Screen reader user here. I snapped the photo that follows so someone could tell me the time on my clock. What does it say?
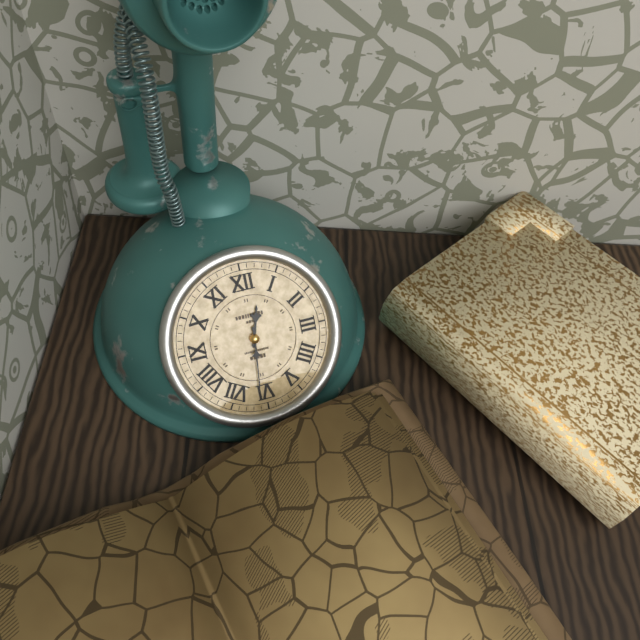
12:31
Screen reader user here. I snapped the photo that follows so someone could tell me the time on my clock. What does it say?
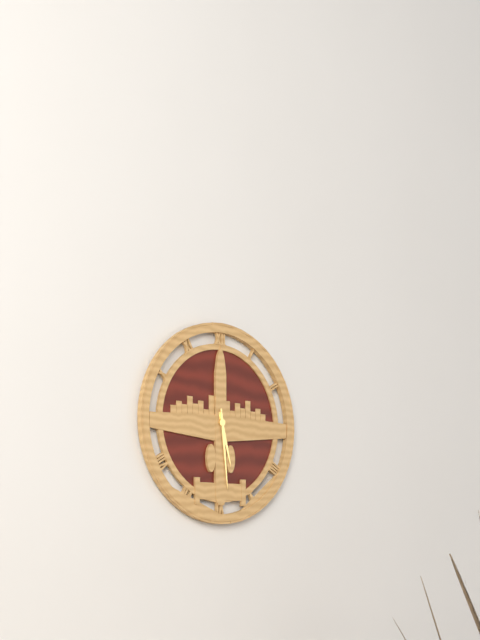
5:29
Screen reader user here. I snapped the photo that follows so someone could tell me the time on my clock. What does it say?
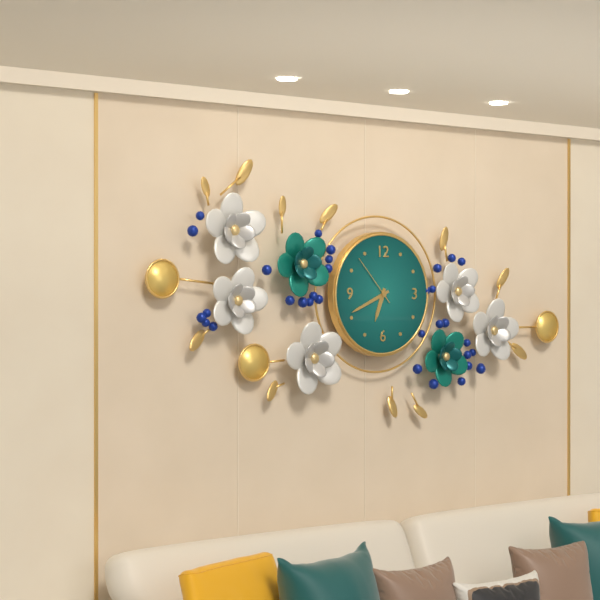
6:41:53
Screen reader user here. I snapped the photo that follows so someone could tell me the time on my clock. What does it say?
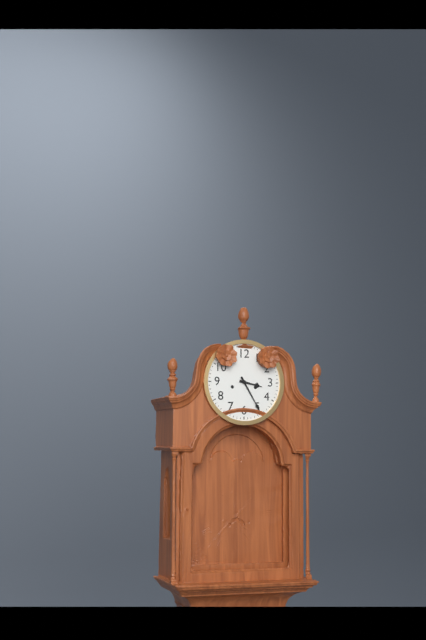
3:25
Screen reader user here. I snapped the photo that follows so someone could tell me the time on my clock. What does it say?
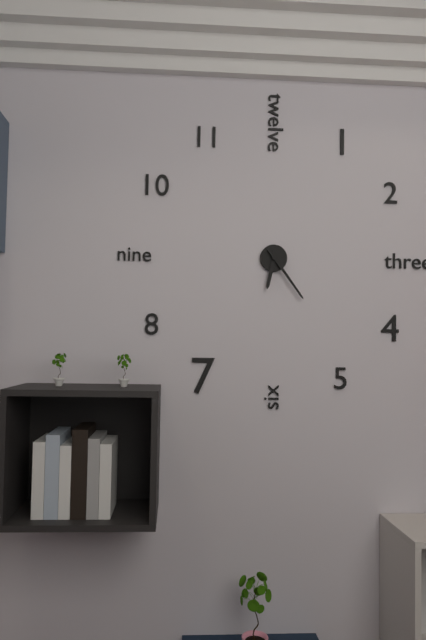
6:24
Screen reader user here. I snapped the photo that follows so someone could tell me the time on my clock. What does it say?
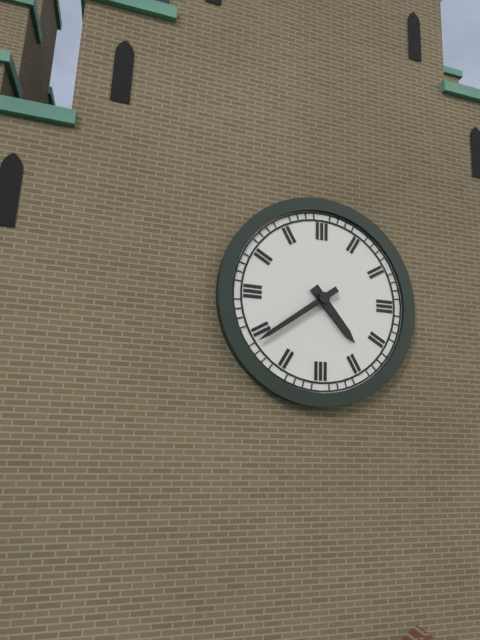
4:39
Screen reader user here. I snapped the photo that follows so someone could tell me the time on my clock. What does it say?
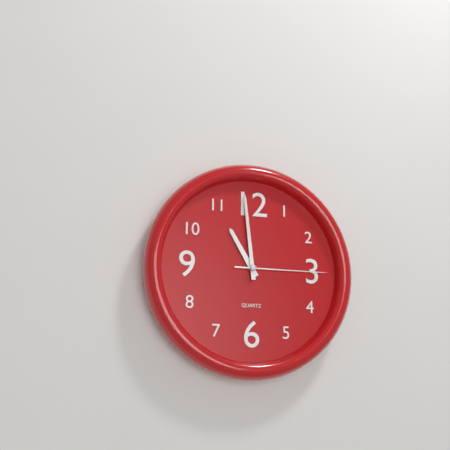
10:59:15
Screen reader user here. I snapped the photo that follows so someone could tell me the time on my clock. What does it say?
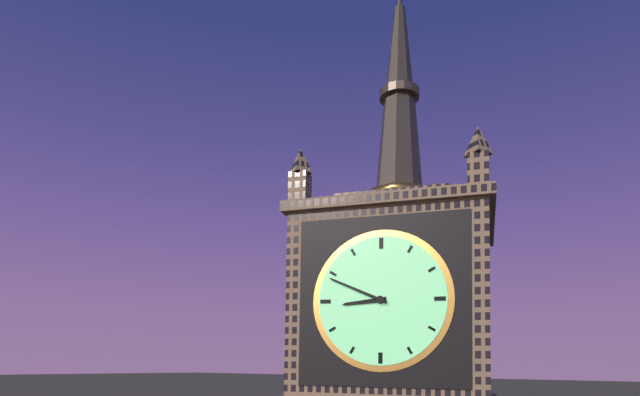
8:49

◆ ◆ ◆

Instruction:
Print every line of the listing above verbatim, omitting the pictures.

Answer:
Screen reader user here. I snapped the photo that follows so someone could tell me the time on my clock. What does it say?
12:31
Screen reader user here. I snapped the photo that follows so someone could tell me the time on my clock. What does it say?
5:29
Screen reader user here. I snapped the photo that follows so someone could tell me the time on my clock. What does it say?
6:41:53
Screen reader user here. I snapped the photo that follows so someone could tell me the time on my clock. What does it say?
3:25
Screen reader user here. I snapped the photo that follows so someone could tell me the time on my clock. What does it say?
6:24
Screen reader user here. I snapped the photo that follows so someone could tell me the time on my clock. What does it say?
4:39
Screen reader user here. I snapped the photo that follows so someone could tell me the time on my clock. What does it say?
10:59:15
Screen reader user here. I snapped the photo that follows so someone could tell me the time on my clock. What does it say?
8:49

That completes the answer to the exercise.